■ Goal of the exercise: Pick out every line in the listing below that contains the string "Climb", and copy each one. Case counts.

■ Supplied records:
--
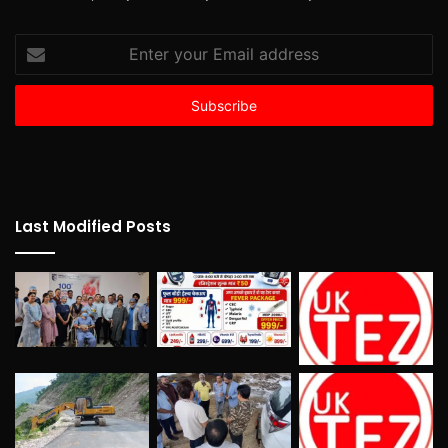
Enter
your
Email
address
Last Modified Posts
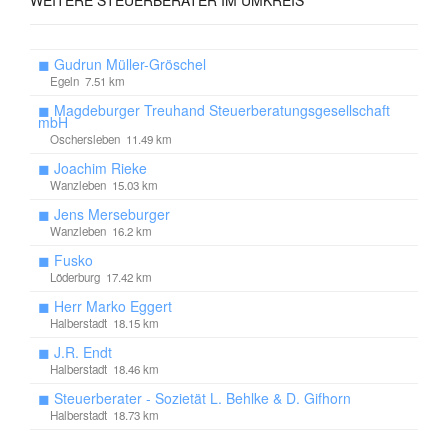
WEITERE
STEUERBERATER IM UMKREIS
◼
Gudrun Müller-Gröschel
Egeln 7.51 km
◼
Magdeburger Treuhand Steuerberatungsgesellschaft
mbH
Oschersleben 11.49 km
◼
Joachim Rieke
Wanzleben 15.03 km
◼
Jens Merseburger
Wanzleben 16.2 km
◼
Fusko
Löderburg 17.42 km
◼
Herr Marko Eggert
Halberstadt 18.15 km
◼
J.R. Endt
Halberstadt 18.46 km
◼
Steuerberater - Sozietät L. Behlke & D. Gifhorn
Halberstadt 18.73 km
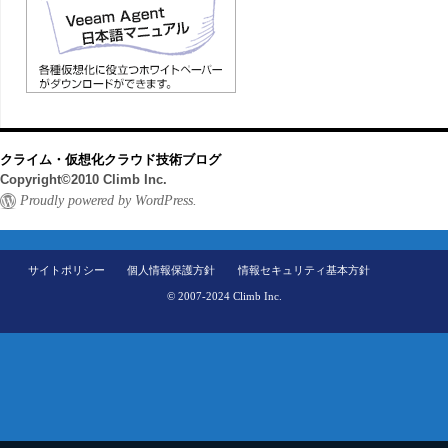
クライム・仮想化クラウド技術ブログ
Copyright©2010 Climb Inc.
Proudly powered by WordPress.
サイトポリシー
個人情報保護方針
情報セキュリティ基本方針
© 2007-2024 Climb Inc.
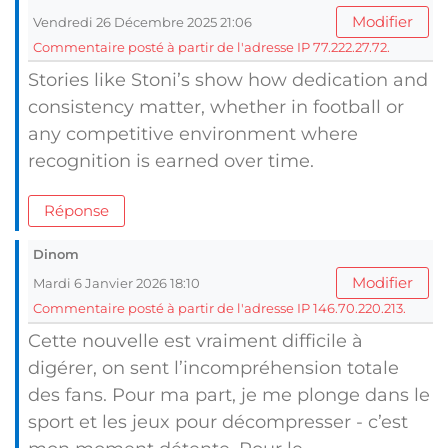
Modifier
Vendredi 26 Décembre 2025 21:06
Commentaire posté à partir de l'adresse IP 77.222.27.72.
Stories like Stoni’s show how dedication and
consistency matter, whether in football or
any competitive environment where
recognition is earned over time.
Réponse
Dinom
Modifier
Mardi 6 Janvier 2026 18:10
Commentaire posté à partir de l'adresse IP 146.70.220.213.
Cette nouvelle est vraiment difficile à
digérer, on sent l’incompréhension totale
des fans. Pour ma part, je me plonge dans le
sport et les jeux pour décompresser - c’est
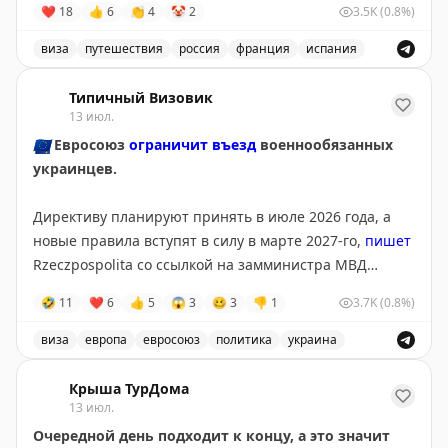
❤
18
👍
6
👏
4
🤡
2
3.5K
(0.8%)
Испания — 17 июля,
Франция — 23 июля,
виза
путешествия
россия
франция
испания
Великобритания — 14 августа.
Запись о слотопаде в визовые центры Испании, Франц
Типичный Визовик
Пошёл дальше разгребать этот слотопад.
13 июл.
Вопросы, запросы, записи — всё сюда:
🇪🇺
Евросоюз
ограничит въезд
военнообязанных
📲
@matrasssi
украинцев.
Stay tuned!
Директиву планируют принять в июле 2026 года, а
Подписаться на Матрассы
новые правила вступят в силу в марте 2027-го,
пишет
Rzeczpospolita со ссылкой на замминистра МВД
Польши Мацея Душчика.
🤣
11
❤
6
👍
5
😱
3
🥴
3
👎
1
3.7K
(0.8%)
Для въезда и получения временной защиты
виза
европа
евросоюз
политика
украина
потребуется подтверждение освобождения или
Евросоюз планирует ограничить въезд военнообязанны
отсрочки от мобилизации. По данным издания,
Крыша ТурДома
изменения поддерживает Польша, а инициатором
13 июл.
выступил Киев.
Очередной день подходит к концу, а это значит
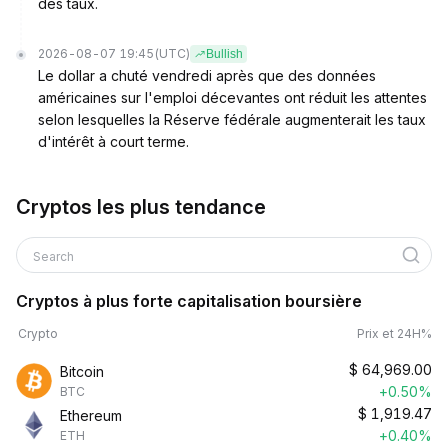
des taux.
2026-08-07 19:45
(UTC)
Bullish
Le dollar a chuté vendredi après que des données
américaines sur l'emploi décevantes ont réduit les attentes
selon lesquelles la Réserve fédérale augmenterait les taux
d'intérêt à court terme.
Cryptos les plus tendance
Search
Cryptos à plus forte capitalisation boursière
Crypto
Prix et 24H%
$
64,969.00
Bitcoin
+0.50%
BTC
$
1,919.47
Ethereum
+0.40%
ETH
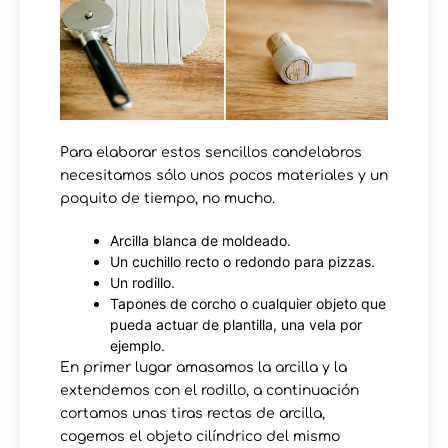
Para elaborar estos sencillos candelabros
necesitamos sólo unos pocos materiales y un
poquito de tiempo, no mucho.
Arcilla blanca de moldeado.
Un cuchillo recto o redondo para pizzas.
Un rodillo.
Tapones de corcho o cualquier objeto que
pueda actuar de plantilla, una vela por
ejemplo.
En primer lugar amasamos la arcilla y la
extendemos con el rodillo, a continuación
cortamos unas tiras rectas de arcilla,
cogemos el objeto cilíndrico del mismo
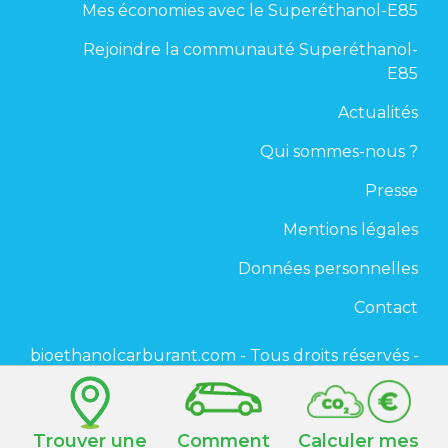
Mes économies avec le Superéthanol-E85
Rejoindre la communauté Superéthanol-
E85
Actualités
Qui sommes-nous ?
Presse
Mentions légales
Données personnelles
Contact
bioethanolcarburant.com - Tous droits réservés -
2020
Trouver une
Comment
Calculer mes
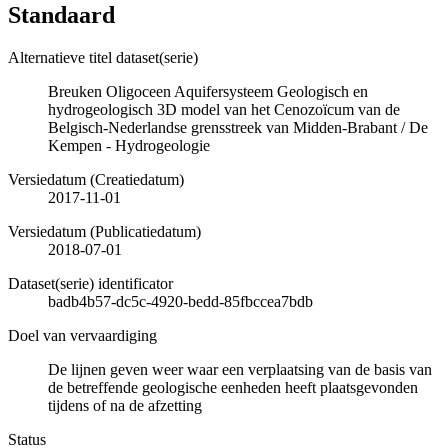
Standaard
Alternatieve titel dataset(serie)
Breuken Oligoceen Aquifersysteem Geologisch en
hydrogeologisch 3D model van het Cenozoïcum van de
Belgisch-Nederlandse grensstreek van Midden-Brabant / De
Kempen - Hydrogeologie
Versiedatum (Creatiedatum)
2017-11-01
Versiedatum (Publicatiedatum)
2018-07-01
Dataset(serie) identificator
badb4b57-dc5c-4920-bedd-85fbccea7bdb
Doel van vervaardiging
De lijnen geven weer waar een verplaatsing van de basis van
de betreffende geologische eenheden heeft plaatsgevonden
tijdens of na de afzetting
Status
--
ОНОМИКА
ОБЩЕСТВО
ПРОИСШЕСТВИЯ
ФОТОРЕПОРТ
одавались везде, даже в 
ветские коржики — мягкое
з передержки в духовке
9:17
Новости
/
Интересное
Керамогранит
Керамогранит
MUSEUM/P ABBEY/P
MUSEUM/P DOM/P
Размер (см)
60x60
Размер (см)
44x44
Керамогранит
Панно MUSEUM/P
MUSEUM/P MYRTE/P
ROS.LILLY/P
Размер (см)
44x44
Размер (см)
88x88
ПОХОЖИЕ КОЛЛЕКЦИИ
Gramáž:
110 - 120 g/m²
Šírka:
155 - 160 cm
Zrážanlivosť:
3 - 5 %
--
■ Reply:
Copyright©2010 Climb Inc.
© 2007-2024 Climb Inc.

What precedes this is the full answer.